• **The task**:
Whenever a line in this data holds the word "nose", report that line in full.

--- Data under study ---

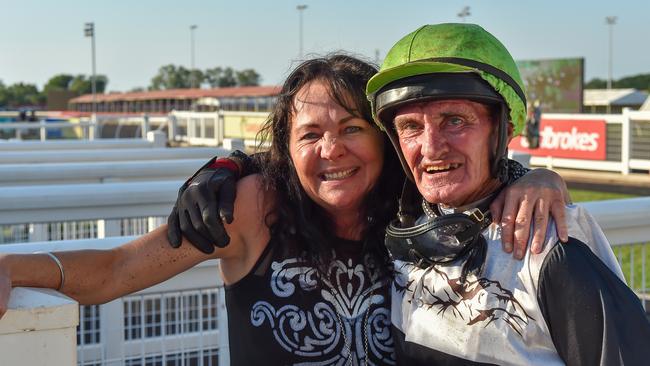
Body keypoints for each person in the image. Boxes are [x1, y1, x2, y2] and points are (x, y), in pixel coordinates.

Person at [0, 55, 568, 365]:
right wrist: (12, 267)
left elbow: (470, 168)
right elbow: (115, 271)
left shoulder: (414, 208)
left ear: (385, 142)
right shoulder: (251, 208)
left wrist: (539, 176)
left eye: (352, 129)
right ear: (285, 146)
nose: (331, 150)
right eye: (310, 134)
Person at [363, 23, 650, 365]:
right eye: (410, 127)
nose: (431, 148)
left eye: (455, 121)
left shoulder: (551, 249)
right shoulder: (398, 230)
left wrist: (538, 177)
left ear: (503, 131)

---
--- Data under study ---

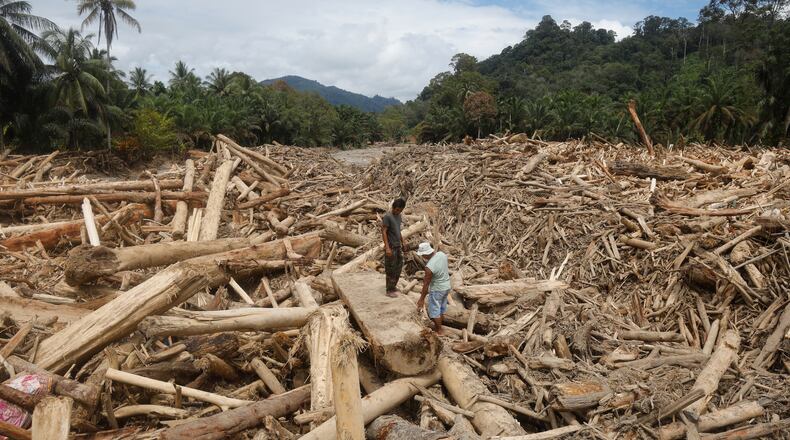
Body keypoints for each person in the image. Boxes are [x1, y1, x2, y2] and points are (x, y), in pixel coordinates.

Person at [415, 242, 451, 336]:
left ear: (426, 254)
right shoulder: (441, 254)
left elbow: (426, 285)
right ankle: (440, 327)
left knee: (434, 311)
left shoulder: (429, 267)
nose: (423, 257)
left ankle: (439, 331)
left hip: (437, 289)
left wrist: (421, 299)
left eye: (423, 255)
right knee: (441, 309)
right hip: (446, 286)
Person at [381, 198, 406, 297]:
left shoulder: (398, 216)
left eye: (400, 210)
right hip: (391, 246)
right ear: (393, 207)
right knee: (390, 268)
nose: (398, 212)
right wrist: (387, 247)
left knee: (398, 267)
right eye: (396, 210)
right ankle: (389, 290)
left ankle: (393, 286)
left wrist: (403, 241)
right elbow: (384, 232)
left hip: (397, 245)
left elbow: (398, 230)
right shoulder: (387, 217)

---
--- Data under study ---

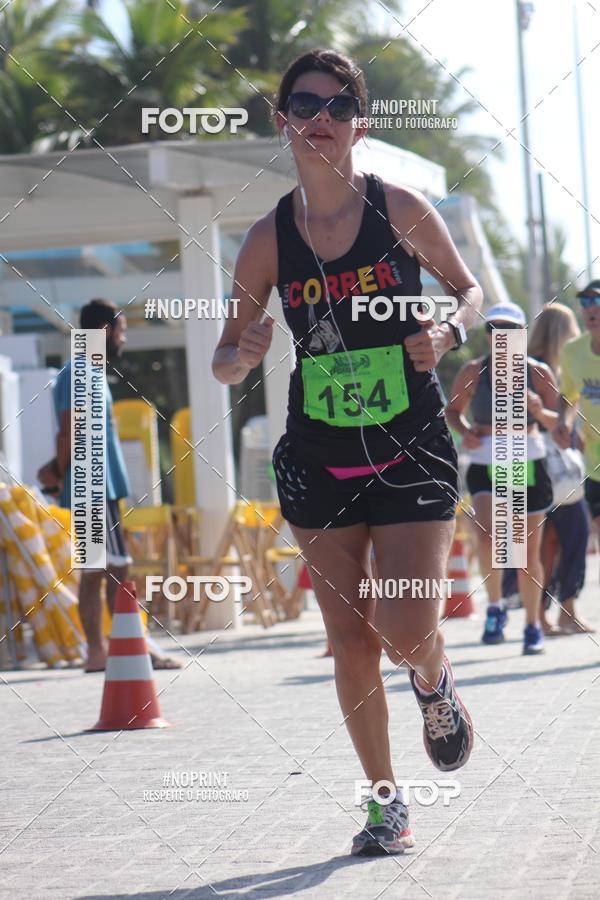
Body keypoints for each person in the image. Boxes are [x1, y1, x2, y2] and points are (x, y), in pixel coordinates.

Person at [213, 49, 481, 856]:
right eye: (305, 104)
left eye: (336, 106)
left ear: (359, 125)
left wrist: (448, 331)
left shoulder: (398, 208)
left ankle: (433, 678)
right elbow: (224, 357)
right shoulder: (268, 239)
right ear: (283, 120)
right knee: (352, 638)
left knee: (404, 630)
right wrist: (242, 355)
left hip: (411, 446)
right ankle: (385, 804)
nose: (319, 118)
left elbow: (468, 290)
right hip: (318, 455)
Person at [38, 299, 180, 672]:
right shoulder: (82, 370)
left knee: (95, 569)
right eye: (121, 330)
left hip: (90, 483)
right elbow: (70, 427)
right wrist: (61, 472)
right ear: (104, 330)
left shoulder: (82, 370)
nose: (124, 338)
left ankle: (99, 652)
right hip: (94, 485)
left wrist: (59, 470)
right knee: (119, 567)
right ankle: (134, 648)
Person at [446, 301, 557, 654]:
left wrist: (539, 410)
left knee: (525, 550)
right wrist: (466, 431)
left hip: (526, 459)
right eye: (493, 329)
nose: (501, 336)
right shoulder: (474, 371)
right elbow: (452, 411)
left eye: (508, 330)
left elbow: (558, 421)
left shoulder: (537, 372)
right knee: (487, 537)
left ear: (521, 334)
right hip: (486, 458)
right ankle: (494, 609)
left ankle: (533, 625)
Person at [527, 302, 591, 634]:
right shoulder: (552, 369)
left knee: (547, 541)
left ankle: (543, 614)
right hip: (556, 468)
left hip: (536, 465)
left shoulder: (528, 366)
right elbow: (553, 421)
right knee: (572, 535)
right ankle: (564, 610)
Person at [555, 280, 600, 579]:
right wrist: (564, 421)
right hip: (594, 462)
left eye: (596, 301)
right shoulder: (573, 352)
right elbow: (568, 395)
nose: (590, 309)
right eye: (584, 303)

---

• **Solution**:
nose: (331, 150)
nose: (431, 148)
nose: (423, 257)
nose: (398, 212)
nose: (319, 118)
nose: (124, 338)
nose: (501, 336)
nose: (590, 309)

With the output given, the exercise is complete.